You first have to clear customs in Willemstad at Immigration (red pin on map), but the direct route was blocked for us (red cross on map below) and we had to take a long detour. If you have a car, it is worth driving directly to Immigration. Immigration uses the following form: OFFICIAL Digital Immigration Card Curaçao. Select private jet as your means of arrival with flight number 000 and port of embarkation: not listed. The port authority is right next to Immigration. There you pay USD 25 for a 3-month anchorage permit in Spanish Waters. All other anchorage permits can also be applied for there. You must specify the exact days (max. 3) and pay USD 25 per permit. Customs on Curaçao uses Sailclear. All officials were very friendly and helpful. You only have to clear customs at Immigration and Customs in the order mentioned. The customs office has Wi-Fi with the password Test2020 (when we were there). Customs officials like to put up a sign saying they are not there. Simply call them on WhatsApp on this number: +599 9 677 9440. The bottleneck at the weekend is the port authority, which is closed. You should still complete immigration and customs formalities and report to the port authority on the next working day.
Opening hours:
Port Authority:
Monday to Thursday: 7:30 - 11:30 and 13:30 - 16:00
Friday: 7:30 - 11:30 and 13:30 - 15:30
Immigrations: Monday to Sunday 7:00 - 21:00
Customs: Monday to Sunday 6:00 - 22:00
We booked our car with RENT A CAR ON CURACAO. It cost EUR 290 for 5 days, including delivery to and collection from Spanish Waters.
There are various dive shops on the island. We went diving with Relaxed Guided Dives, who can also be easily contacted via WhatsApp (+599 9 522 1810). A very relaxed and competent group of divers, who also teach more advanced courses. There are also special dives, e.g. on the windward side, Ostracots, boat trips to Eestpoint or Klein Curaçao, which are best to enquire about. If you just want to go diving, it is very inexpensive on Curaçao and, as far as we have heard, also on Bonaire. You rent a car, pick up the tanks and drive yourself to the dive sites. Most of the time, you just walk straight into the water from the beach, swim a few metres and you're right at the reef. Relaxed Guided Dives offers this, among other things, and has a compressor to fill tanks. You can also discuss the possible dive sites with the diving instructors there. There are plenty of good and easy dive sites.
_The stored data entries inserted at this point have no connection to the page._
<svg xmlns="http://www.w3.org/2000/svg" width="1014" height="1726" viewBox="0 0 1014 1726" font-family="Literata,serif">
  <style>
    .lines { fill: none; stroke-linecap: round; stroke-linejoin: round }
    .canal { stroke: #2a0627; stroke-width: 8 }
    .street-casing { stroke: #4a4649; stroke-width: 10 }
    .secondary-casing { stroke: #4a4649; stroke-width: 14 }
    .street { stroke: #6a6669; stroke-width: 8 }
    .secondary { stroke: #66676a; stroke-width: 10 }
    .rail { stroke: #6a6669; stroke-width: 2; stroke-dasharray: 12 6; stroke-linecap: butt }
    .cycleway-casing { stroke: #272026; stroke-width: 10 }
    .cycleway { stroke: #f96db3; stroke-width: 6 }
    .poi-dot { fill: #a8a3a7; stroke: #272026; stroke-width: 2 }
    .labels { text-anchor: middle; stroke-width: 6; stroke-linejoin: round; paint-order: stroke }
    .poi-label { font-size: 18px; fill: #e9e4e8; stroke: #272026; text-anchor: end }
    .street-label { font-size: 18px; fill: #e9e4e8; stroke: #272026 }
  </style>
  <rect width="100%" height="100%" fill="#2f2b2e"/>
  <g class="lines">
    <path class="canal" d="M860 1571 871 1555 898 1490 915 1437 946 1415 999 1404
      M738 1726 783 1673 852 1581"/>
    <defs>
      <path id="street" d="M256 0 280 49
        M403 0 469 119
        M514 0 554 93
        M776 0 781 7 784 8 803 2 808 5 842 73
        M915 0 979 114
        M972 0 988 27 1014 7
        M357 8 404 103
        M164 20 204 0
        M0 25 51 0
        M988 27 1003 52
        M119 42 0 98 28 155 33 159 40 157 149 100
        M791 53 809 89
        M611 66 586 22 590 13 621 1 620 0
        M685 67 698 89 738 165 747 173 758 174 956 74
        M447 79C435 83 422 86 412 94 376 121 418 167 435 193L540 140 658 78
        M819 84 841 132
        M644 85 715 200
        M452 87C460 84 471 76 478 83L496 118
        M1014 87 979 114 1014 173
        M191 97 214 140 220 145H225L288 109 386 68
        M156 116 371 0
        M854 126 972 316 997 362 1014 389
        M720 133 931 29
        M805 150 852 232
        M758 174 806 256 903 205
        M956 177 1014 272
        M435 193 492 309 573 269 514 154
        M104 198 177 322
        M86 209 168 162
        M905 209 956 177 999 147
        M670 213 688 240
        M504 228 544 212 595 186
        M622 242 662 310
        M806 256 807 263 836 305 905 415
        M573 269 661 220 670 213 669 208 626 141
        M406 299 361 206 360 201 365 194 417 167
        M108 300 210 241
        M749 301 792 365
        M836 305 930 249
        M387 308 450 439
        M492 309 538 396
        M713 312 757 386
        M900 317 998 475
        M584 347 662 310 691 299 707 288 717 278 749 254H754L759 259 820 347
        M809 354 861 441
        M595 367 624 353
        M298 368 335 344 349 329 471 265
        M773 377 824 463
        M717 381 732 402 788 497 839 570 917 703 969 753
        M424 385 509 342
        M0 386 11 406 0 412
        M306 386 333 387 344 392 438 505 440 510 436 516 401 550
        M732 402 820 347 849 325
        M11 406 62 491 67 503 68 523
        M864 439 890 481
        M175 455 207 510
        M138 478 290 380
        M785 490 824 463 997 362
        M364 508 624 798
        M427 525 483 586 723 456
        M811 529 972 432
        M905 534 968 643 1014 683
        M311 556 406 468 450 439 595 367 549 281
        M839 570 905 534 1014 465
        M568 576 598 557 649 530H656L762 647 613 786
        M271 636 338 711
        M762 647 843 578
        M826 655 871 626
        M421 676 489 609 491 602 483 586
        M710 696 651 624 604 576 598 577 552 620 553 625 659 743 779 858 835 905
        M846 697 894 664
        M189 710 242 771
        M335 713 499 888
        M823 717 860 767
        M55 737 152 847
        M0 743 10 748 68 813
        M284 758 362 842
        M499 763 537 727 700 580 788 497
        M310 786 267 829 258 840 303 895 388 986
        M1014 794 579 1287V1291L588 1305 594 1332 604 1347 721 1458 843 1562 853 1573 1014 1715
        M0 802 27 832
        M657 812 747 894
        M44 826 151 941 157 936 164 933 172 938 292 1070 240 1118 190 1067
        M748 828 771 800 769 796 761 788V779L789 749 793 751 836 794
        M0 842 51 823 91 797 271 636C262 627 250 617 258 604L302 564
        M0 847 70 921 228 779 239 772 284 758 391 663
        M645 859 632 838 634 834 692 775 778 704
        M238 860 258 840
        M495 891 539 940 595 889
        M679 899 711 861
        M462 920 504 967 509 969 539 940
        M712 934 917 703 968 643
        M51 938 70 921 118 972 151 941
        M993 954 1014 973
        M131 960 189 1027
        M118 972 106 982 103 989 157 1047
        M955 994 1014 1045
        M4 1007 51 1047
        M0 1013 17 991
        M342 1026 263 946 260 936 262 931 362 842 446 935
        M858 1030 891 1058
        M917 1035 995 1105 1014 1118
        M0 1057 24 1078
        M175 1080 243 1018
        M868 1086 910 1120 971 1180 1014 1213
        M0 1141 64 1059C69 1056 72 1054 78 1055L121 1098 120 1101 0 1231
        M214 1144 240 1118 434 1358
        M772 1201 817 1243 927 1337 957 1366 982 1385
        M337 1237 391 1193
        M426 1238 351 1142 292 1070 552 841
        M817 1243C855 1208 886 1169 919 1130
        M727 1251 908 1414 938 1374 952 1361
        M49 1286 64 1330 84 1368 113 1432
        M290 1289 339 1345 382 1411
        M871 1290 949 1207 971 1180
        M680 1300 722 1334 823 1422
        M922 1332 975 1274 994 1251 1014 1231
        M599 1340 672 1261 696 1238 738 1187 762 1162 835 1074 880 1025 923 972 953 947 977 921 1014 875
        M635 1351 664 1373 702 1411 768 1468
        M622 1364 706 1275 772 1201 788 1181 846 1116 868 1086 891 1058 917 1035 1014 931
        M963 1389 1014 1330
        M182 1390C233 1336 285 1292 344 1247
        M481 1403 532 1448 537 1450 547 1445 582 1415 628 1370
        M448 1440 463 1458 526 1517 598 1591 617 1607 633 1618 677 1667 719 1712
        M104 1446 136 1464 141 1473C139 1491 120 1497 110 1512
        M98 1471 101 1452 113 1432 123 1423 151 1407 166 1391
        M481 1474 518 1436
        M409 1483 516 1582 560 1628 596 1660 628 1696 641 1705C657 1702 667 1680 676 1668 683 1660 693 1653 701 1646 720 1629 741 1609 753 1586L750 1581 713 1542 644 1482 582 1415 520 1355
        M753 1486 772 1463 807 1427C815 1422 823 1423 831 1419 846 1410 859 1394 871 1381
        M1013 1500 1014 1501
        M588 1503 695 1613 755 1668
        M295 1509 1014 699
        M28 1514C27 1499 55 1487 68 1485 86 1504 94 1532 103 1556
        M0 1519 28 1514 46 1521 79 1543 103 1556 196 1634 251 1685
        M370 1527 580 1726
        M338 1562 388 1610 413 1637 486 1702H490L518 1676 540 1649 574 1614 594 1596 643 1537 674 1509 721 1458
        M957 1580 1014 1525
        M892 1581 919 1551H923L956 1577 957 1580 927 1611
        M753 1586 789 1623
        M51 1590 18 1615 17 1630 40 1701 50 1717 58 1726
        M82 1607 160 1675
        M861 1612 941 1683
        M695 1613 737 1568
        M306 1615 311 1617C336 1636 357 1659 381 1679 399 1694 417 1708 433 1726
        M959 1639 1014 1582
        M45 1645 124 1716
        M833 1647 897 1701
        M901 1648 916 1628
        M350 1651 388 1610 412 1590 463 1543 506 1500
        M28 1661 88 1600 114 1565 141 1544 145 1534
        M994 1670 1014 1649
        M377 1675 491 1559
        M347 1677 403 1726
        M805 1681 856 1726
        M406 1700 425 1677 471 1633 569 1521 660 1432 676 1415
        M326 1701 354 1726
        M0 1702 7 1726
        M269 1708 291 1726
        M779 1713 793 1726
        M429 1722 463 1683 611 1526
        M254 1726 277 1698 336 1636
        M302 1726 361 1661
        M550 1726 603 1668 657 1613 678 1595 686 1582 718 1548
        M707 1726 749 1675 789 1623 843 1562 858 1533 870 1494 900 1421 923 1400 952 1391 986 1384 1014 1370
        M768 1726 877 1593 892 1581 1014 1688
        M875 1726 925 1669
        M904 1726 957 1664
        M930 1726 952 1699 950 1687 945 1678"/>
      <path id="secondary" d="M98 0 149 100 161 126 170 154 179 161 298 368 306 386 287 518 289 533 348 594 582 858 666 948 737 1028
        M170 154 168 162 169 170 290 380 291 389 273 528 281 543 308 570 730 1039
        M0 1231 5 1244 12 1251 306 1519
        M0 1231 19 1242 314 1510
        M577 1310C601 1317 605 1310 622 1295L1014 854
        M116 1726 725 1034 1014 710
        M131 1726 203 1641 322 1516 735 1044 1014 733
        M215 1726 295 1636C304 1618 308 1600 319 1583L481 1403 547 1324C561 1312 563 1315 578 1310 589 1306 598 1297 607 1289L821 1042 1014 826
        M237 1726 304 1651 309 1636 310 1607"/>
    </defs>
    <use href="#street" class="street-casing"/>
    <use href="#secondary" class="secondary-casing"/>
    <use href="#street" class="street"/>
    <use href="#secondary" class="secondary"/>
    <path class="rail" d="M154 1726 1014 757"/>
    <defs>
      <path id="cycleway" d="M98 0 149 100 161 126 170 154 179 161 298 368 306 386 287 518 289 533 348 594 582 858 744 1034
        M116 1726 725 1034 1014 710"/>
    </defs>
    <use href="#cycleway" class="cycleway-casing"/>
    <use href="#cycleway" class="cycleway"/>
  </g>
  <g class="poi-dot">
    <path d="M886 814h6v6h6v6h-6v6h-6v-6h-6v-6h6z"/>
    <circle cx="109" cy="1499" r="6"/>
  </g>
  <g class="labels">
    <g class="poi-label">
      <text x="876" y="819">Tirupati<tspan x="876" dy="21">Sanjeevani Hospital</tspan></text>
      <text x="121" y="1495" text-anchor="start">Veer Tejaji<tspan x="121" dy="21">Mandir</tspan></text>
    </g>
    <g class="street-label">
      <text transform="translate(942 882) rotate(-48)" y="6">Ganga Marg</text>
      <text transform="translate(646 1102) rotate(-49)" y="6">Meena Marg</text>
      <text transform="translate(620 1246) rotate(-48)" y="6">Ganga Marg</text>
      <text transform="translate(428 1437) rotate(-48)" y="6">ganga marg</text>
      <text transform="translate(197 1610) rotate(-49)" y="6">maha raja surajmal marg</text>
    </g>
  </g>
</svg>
Curaçao is a great place to stock up on provisions. The supermarkets have a wide range of European foods and the prices are reasonable.
Paying is a hassle. Our credit cards were not accepted in the local currency, and we heard the same from most other foreigners. You therefore have to add a little extra to the local prices, as you have to pay for everything in USD unless you withdraw cash. If you are travelling directly to the San Blas Islands, it is advisable to take plenty of cash in USD with you, which you can withdraw from most ATMs.